→ Problem description:
Could you retype, exactly as written, every line from the top of the records through the line that contains "Prostat Kanseri hakkında"?

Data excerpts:
%%
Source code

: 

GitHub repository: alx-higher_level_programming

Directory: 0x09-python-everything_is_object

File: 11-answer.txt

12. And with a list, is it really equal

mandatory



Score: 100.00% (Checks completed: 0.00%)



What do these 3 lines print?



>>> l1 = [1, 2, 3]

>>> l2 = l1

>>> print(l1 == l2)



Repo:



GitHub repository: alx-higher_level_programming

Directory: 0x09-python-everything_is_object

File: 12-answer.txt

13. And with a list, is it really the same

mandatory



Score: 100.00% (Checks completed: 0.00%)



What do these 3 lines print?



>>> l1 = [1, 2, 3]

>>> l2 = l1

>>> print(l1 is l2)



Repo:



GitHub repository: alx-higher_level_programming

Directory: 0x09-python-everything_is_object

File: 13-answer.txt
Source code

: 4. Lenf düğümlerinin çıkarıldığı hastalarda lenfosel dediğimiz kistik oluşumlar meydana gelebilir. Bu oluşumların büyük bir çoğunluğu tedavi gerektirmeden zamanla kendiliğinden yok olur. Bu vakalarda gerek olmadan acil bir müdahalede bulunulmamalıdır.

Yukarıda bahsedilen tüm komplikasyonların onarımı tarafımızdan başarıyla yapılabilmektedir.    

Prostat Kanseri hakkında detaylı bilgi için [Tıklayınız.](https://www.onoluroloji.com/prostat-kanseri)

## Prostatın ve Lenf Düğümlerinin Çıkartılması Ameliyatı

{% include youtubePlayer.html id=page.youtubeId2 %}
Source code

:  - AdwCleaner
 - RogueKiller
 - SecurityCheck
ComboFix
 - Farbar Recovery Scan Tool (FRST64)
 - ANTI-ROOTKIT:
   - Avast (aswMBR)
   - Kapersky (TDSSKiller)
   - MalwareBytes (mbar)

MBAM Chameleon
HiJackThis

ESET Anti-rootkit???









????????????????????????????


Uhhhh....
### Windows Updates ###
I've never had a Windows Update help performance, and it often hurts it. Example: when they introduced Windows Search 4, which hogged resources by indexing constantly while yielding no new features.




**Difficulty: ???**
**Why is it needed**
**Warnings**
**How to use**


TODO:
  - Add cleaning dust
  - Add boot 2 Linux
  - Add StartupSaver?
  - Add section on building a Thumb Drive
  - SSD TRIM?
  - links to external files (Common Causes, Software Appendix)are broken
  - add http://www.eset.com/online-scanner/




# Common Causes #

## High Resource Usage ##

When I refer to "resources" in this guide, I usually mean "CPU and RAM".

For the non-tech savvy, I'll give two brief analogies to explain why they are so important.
%%
→ Response area:
Source code

: 

GitHub repository: alx-higher_level_programming

Directory: 0x09-python-everything_is_object

File: 11-answer.txt

12. And with a list, is it really equal

mandatory



Score: 100.00% (Checks completed: 0.00%)



What do these 3 lines print?



>>> l1 = [1, 2, 3]

>>> l2 = l1

>>> print(l1 == l2)



Repo:



GitHub repository: alx-higher_level_programming

Directory: 0x09-python-everything_is_object

File: 12-answer.txt

13. And with a list, is it really the same

mandatory



Score: 100.00% (Checks completed: 0.00%)



What do these 3 lines print?



>>> l1 = [1, 2, 3]

>>> l2 = l1

>>> print(l1 is l2)



Repo:



GitHub repository: alx-higher_level_programming

Directory: 0x09-python-everything_is_object

File: 13-answer.txt
Source code

: 4. Lenf düğümlerinin çıkarıldığı hastalarda lenfosel dediğimiz kistik oluşumlar meydana gelebilir. Bu oluşumların büyük bir çoğunluğu tedavi gerektirmeden zamanla kendiliğinden yok olur. Bu vakalarda gerek olmadan acil bir müdahalede bulunulmamalıdır.

Yukarıda bahsedilen tüm komplikasyonların onarımı tarafımızdan başarıyla yapılabilmektedir.    

Prostat Kanseri hakkında detaylı bilgi için [Tıklayınız.](https://www.onoluroloji.com/prostat-kanseri)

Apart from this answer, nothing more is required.